These are dipped and squeezed in a bowl of regular casting plaster
a few at a time, re-dipped and placed over the thin layer of wet
plaster on the model. They may slip right off-- more tricks. They
need to be lightly smoothed down. A couple of layers should be
used, overlapped for strength. I am very experienced working with
plaster in my regular business, architectural casting.
The
model's diaphragm moves in and out, stretching the thin plaster on
inhaling and vice versa. The plaster mat lay up moves with the
diaphragm until the plaster takes a set, and at that moment, the
whole body had better be laminated, because the tiny movements of
any living model will crack the thin layer like a cracker.
So the
belly will always be captured at its expanded point. This isn't
unflattering, anyway. Models need to learn that they cannot keep
it sucked in for very long. My technique takes about 25 minutes
and the model has to get a sense of how muscles behave in that
time. That's why so many of my molds are faulty on the first try.
That 25 minutes does not count the time spent placing plaster
gauze over hair. Cool plaster takes longer to harden than warm,
but warm feels better on the skin.
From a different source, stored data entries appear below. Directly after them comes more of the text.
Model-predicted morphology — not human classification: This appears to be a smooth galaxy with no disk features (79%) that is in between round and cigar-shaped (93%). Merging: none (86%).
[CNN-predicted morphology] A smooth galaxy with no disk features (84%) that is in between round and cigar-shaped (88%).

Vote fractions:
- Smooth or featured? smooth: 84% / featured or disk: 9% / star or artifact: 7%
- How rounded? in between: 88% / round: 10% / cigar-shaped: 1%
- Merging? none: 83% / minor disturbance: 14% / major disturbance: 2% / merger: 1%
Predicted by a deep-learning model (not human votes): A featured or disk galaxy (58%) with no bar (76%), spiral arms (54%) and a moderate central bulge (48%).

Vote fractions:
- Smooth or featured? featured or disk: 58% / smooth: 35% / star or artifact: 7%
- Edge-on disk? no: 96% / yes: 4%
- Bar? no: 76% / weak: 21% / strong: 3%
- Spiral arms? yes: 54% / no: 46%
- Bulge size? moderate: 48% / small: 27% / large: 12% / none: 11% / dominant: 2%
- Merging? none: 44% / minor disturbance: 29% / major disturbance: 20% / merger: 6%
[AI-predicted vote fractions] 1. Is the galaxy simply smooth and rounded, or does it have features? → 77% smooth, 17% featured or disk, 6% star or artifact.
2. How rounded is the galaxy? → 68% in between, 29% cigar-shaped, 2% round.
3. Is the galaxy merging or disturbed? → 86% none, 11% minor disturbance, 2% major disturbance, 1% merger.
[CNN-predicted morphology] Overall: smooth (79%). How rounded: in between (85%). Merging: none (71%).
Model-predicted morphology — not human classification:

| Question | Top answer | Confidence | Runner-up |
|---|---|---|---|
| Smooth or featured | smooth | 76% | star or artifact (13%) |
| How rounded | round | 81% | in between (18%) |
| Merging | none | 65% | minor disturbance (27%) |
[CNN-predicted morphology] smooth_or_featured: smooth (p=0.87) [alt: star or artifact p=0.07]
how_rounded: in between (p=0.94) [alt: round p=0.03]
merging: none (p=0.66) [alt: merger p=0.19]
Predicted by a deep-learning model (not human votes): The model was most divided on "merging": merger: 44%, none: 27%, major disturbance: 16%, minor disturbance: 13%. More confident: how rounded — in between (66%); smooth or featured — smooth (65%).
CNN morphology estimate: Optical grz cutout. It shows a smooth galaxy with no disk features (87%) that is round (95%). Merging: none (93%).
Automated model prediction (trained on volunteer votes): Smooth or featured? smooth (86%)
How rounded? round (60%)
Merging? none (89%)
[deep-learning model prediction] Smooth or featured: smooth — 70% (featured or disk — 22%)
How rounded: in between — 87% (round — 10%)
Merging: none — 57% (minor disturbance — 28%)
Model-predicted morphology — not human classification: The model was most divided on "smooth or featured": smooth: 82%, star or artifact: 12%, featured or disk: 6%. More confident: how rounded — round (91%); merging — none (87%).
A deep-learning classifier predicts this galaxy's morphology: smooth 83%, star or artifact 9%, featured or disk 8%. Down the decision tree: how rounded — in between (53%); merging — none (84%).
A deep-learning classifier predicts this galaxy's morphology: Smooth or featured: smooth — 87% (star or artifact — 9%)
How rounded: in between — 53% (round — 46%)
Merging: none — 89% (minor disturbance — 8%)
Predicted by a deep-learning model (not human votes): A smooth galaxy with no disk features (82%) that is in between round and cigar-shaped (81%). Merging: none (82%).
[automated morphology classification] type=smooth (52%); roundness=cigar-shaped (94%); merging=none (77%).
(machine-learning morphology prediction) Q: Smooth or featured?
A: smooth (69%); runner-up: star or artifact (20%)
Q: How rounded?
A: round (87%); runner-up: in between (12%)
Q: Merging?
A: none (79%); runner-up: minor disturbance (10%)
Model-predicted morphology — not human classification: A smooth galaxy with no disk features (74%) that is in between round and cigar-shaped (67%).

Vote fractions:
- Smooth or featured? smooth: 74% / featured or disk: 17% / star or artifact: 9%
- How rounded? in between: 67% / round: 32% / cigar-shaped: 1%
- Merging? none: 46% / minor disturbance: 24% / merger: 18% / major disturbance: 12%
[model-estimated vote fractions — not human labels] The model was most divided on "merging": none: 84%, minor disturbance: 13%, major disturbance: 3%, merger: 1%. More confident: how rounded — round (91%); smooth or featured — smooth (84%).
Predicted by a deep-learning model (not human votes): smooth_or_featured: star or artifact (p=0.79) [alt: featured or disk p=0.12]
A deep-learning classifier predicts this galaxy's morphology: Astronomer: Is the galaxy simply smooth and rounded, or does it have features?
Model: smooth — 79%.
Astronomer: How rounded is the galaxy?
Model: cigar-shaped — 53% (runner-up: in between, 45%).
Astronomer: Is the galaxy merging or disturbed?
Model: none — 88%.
That's why I prefer to lifecast
in the summer-- cool gives me time, and feels pretty good in the
Memphis heat.
After
that first crucial layer, further layers, differently tinted, can
be added for strength. By using
different colors, you'll know
where you've already been. The edges especially need
strengthening, and so do the areas on which the mold will rest
when you are working on it. They can be reinforced off the model,
of course. Just be sure to lay the fresh mold on soft foam.
My
worst mistakes have been painful for the models, or just wasted
our time. Not everyone can model; some people can't stand it, or
just can't keep still at the crucial moment. Assistants, often
models' boyfriends or husbands, have done things I didn't catch.
We nearly tore a girl's ear off when the clay behind her ear
(trick!) fell away, and I did capture my first model's pubic hair:
I told her to grease up well down there, but I was too shy to
check. I was able to break the plaster prong which formed where it
slid down between her thighs. Now I grease what needs greasing,
and use plaster gauze over all thick hair in the field of action.
Here's
the big plaster secret: Plaster takes a set, and then it starts
heating up. First, the set. It could be easily scraped around, but
it isn't a liquid anymore. Then, the heat. People ask, How hot
does it get? That's a trick question. Each cubic centimeter of
plaster puts out just so much heat. So the thicker you work, the
more heat you (the model, really) must deal with.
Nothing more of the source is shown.